Un año después:

No se puede trepar a un roble llevando puesto un vestido como ese; así que ella permanece a su lado, contemplándole mientras sus manos ejecutan la especial melodía que cobra vida por primera vez. Se ha empeñado en crearla, de la misma manera en que se empeñó en conquistarla, venciendo sus naturales recelos respecto a una incomprendida lealtad.

No es una despedida, ni un lamento; sino un profundo agradecimiento al destino lo que ahora los reúne ahí, en ese día tan especial para los dos. Jamás habría sido posible sin él, que les cuida desde el cielo y les sonríe con la brisa, comunicándoles de mil formas, en cada pequeña y silenciosa ráfaga, lo complacido que está de verlos juntos, de saber que las sombras se han ido y que el futuro aparece revestido de luz.

Ella está feliz, por ella misma, por él, por todo cuanto ha sucedido en esos intensos meses en los que el destino pareció empeñado en indicarle el camino que ese día ha emprendido.

No ha sido fácil dejar atrás falsas pretensiones y erróneas ideas, guardar silencio respecto al despertar de su alma, en afán de proteger la fragilidad emocional de aquella a quien considera todavía su amiga. Tampoco ha sido sencillo admitir que le ama y reconocer que su corazón tiene sitio para él y para el futuro, en vez de permanecer dormido y anestesiado en el dolor de lo inexistente y de los arruinados sueños truncados.

Él también está feliz, por él mismo y por todo cuanto ha enfrentado en ese tiempo en su desesperado esfuerzo por construir un destino que verdaderamente le satisficiera y que no le aprisionara en el confín del mero deber.
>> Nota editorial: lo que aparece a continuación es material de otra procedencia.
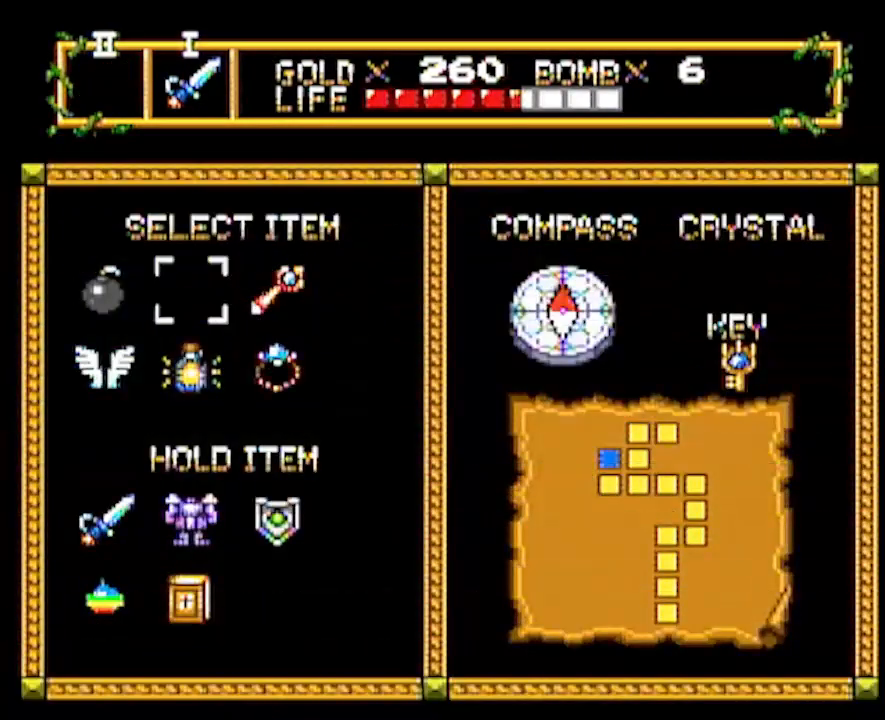
{"buttons": ["DPAD_UP"], "events": [[50, "DPAD_LEFT", "up"], [50, "START", "down"], [183, "START", "up"], [383, "DPAD_UP", "down"]]}
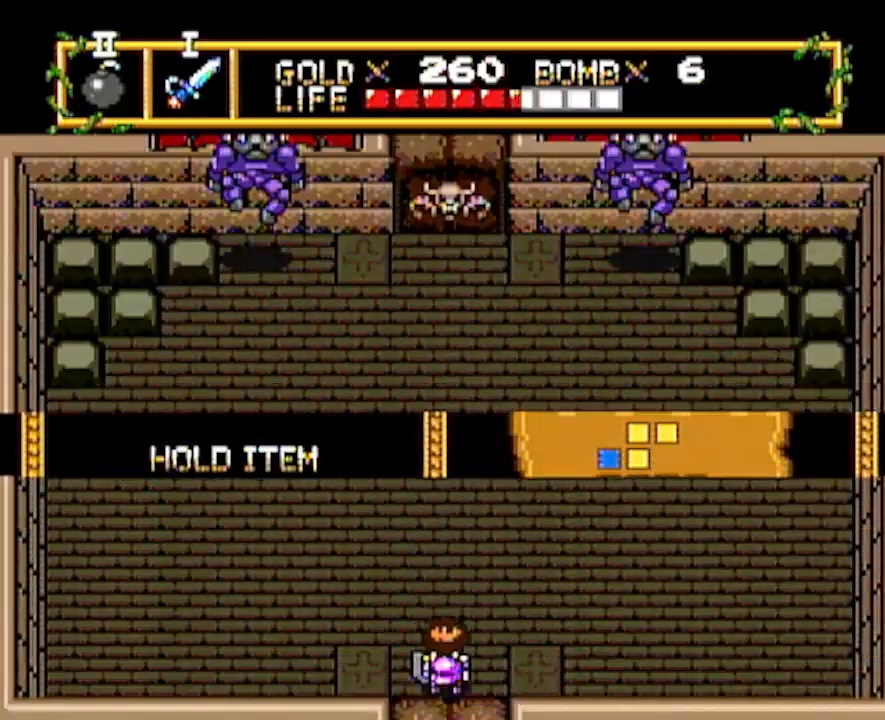
{"buttons": ["DPAD_UP"], "events": []}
No ha sido fácil aprender, dejar de lado culpas y lástima, guardar silencio respecto a sus sentimientos en afán de ocasionar el menor daño posible a aquella a quien jamás consiguió amar. Tampoco ha sido sencillo confesarle a ella su amor y convencerla de que su corazón le pertenece y que el futuro sólo es posible a su lado. Porque los sueños sólo son realidad cuando se comparten; porque no existe nada más bello que caminar juntos en una misma dirección.

La melodía fluye, transportando en el viento un mensaje que llega hasta el mismo cielo haciendo sonreír a todos cuantos habitan en él, especialmente... a aquel que jamás estuvo en la tumba.